So I just re-read - and really read for the first time in years, Lockhart's article A Mathematicians Lament, which he has also published as a small book. The online pdf is here: http://www.maa.org/devlin/LockhartsLament.pdf
After reading this I am starting to understand the people who believe unschooling is best done ALL the way. Can't just say, well we only do writing or math practice for a little while, the rest of the time is free. It's the presentation of math or writing or whatever for that "little while" that can make so much difference. And then the writing and math will be free too.
My dd LOVES math and sees it everywhere - when listening to music,when looking at jewelry, she just picks up on the patterns and makes comparisons using terms from math.

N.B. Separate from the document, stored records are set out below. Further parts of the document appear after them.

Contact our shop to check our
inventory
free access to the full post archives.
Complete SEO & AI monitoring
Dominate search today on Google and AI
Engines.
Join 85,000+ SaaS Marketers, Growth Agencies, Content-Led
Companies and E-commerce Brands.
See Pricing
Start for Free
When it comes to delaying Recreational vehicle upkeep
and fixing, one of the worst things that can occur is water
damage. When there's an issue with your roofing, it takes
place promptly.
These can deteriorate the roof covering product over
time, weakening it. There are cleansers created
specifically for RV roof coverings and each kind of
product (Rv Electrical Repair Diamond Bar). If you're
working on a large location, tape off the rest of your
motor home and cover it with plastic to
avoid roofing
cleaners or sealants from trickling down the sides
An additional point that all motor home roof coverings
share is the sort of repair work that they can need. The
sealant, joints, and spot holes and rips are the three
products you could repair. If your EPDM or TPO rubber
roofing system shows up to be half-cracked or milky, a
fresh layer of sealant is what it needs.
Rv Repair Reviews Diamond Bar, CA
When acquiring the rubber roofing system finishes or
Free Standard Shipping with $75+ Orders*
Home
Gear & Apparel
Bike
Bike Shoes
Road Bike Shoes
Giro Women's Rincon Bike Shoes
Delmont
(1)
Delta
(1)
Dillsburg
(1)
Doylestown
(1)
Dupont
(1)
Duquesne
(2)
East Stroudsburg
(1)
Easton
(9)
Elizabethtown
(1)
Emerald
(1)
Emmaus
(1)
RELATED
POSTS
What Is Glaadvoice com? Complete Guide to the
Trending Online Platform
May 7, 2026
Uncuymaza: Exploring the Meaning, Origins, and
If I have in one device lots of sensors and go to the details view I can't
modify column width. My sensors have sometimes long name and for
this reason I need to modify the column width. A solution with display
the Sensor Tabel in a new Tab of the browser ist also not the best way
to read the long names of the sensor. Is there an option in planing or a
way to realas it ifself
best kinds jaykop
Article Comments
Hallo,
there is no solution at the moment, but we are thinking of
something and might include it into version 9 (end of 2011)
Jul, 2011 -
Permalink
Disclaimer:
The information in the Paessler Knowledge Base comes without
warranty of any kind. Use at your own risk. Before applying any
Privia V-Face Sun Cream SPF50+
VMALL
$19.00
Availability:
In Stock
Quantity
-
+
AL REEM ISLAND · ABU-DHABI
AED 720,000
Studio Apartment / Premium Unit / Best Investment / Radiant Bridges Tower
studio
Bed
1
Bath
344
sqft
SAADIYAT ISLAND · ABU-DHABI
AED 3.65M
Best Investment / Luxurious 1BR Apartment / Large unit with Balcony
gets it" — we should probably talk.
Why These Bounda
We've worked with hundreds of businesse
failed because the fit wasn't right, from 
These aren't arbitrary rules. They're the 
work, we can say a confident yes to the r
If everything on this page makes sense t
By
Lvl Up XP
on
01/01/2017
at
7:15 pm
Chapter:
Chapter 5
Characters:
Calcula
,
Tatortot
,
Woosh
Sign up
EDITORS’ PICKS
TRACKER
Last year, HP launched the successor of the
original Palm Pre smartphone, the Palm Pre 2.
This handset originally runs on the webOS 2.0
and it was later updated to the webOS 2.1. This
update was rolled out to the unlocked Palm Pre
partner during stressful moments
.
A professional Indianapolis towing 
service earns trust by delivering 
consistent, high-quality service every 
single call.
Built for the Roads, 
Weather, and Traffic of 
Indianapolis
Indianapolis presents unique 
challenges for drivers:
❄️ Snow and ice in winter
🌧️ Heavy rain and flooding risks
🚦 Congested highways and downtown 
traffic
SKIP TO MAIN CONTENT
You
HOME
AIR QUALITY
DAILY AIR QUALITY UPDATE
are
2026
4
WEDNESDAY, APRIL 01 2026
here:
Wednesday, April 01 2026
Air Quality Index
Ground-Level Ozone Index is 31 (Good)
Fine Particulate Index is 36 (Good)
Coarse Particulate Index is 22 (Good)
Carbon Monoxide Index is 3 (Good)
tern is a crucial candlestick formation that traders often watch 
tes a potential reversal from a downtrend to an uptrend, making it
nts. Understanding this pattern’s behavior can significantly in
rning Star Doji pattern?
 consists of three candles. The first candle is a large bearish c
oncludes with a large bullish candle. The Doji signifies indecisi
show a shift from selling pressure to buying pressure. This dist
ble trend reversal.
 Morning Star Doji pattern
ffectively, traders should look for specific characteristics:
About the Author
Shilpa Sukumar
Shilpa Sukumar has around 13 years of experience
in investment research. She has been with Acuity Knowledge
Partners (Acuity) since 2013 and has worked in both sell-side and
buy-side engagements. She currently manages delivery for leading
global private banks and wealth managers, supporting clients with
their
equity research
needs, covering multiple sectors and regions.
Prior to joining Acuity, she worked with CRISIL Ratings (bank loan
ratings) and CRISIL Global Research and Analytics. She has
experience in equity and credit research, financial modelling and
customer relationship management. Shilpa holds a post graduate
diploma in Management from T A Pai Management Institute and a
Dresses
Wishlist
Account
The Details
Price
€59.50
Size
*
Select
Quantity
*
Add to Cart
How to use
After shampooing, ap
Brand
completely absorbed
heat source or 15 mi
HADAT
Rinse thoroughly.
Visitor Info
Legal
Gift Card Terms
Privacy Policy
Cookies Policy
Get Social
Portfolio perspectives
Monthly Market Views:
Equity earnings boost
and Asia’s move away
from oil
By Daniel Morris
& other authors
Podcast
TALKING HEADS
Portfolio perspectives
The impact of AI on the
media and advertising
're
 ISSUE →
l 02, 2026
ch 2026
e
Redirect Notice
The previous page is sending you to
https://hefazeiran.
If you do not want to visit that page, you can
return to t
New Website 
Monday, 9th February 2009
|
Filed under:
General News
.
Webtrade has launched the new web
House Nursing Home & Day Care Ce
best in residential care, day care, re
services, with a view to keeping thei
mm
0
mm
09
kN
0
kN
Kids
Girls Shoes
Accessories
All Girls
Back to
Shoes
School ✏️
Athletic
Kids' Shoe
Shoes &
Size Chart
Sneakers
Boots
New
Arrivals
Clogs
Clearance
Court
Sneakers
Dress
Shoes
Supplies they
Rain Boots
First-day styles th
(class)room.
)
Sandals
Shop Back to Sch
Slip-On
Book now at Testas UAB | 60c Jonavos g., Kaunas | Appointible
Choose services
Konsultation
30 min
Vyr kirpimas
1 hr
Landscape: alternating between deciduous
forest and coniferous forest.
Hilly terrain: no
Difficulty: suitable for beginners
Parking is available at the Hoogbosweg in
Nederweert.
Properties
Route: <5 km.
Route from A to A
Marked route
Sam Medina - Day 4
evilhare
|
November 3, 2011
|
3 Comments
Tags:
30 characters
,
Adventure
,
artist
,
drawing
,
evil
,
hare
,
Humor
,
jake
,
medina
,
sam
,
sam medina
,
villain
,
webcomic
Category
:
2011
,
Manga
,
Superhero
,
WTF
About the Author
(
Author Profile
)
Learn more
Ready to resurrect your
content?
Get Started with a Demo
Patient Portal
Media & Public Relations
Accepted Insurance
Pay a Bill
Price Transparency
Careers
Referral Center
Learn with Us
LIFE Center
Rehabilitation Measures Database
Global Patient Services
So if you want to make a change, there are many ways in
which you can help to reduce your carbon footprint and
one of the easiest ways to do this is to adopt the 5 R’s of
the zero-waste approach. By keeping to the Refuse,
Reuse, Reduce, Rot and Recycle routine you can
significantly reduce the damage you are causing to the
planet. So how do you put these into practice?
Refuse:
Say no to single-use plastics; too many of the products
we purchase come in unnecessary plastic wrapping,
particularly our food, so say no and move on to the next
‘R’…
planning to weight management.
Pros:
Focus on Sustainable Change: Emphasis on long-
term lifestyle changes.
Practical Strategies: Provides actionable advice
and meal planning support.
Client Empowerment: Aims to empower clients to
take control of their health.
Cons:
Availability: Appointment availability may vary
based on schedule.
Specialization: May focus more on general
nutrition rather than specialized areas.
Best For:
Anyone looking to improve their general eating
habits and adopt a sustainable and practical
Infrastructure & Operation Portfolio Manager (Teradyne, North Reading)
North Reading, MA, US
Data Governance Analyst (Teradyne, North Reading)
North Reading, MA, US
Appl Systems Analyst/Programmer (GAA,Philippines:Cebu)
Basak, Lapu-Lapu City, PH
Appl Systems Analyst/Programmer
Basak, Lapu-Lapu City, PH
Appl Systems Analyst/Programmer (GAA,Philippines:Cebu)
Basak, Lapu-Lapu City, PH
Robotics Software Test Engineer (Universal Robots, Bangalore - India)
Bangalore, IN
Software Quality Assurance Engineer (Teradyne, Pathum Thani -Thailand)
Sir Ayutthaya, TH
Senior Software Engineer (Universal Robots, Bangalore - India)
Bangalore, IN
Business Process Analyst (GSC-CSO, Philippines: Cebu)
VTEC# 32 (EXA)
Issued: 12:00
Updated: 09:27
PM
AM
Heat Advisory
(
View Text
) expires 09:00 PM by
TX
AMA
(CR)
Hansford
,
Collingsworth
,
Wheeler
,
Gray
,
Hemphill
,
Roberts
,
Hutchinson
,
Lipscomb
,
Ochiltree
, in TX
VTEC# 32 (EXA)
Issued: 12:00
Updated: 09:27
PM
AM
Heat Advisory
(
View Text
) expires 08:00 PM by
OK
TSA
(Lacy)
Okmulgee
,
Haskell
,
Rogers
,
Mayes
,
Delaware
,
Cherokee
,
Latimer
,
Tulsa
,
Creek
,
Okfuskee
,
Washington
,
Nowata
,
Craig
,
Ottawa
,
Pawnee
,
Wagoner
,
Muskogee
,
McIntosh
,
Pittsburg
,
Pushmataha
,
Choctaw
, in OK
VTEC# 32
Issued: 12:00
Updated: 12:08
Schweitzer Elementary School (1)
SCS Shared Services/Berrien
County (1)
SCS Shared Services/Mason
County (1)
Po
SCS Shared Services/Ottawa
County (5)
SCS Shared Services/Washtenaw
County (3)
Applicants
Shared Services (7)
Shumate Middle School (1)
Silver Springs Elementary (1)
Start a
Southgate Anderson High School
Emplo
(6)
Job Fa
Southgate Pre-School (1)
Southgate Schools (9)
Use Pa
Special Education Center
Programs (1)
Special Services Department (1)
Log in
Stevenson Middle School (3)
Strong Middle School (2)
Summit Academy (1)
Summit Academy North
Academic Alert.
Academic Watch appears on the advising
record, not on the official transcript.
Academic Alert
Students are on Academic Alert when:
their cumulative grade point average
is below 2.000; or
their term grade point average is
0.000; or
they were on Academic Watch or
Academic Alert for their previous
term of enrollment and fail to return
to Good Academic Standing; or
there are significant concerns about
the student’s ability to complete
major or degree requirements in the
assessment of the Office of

She can't necessarily "do" what one might expect from someone of her age - this is getting more so now that she is almost 10 and the "expectations" are rising rapidly. So I have been trying to ensure that she can do various things and have been pretty happy that she has gone through the Singapore Math book, though lately it has become more of a chore and I don't like that. But at least it is helpful to learn the skills ... or so I thought.
Now after reading Lockhart's article, and seeing that he says so emphatically what I have long believed and observed, I am wondering if I am taking the beauty, the art, the struggle and the epiphany away. Taking away the chance to discover and to be amazed.
Sure, she can master the skills ... but are we cutting out the mathematical experience in the process?
This may not make sense if you haven't read the article ... I will try to come back with some relevant quotes, but it would of course be better just to read the article.